Published online by Cambridge University Press: 05 January 2013
How and why did the first national communities emerge in France, the United States, and Britain? Or in more precise terms: why were political alliances and collective identities reorganized along national lines, replacing estates, tribes, village communities, and other local corporations? Obviously, the first states built on such a national compact were not able to copy this new institutional template from elsewhere. We thus will have to show how networks of alliances and identification were reorganized from within a society. This chapter demonstrates how high levels of state centralization and well-developed networks of voluntary associations lead to encompassing alliance structures and thus to nation building. The case of France will illustrate this trajectory. Alliances and identities will form along ethnic, rather than national, lines if states have less to offer in terms of public goods and political participation and if the relationships between rulers and ruled cannot be organized on the basis of voluntary associations.

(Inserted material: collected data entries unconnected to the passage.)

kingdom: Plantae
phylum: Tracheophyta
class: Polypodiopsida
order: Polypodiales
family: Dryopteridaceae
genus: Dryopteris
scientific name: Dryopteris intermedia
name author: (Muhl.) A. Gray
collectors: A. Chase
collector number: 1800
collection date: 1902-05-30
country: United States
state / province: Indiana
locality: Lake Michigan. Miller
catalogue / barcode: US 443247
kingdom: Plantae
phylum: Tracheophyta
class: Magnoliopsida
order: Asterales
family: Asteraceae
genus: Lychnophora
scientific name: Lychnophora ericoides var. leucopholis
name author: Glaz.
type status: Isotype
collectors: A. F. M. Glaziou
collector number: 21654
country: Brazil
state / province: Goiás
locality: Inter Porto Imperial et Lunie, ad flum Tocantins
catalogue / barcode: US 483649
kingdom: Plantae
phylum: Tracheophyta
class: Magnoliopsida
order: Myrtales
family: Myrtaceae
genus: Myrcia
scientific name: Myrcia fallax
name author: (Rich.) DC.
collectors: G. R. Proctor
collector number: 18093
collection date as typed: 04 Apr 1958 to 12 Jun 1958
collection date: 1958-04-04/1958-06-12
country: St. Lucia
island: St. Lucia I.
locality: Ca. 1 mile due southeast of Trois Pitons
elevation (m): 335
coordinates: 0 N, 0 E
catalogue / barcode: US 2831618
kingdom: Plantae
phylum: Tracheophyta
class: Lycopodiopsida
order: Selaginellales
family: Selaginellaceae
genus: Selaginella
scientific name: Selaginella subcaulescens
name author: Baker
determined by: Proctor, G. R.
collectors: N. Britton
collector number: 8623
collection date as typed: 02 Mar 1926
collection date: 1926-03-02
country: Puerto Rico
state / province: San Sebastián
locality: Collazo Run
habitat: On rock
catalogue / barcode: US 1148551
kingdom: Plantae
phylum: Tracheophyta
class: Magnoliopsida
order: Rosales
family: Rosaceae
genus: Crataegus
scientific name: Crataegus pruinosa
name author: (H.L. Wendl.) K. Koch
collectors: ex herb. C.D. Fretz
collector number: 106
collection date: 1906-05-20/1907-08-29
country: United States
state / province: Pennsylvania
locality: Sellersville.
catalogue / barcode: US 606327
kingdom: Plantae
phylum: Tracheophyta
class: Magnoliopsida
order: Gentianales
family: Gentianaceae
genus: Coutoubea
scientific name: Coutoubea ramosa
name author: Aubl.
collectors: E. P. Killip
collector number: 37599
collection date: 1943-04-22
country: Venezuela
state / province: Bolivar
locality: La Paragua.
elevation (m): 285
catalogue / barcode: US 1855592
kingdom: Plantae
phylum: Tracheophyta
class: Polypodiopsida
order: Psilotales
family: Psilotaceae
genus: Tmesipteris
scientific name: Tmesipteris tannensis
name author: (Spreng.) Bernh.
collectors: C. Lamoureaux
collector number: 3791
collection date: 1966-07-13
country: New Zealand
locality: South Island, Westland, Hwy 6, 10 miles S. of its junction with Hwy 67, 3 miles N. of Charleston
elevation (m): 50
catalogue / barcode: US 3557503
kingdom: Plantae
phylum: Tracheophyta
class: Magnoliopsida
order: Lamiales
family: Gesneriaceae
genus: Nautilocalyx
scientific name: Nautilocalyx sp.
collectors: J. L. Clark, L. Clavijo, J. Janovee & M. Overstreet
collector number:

This is the path of political development that the Ottoman empire traveled down. The resulting political closure and exclusion along ethnic lines can lead to wars both between and within newly formed nation-states, as will be argued in Chapters 4 and 5.
To understand nation building and ethnic closure, this chapter introduces a formal model of domestic political alliance formation. According to this model, actors are endowed with different types and amounts of political and economic resources: political decision-making power, control over taxation, military support, and public goods. They seek to exchange some of their resources with some other actors while excluding yet others from the emerging alliance system. Following the relational argument introduced in the previous chapter, we assume that actor alliances will over time develop a shared identity and sense of mutual loyalty. This model allows identifying the power configurations under which nations, ethnic groups, and other types of alliance systems result from the struggles over the boundaries of belonging.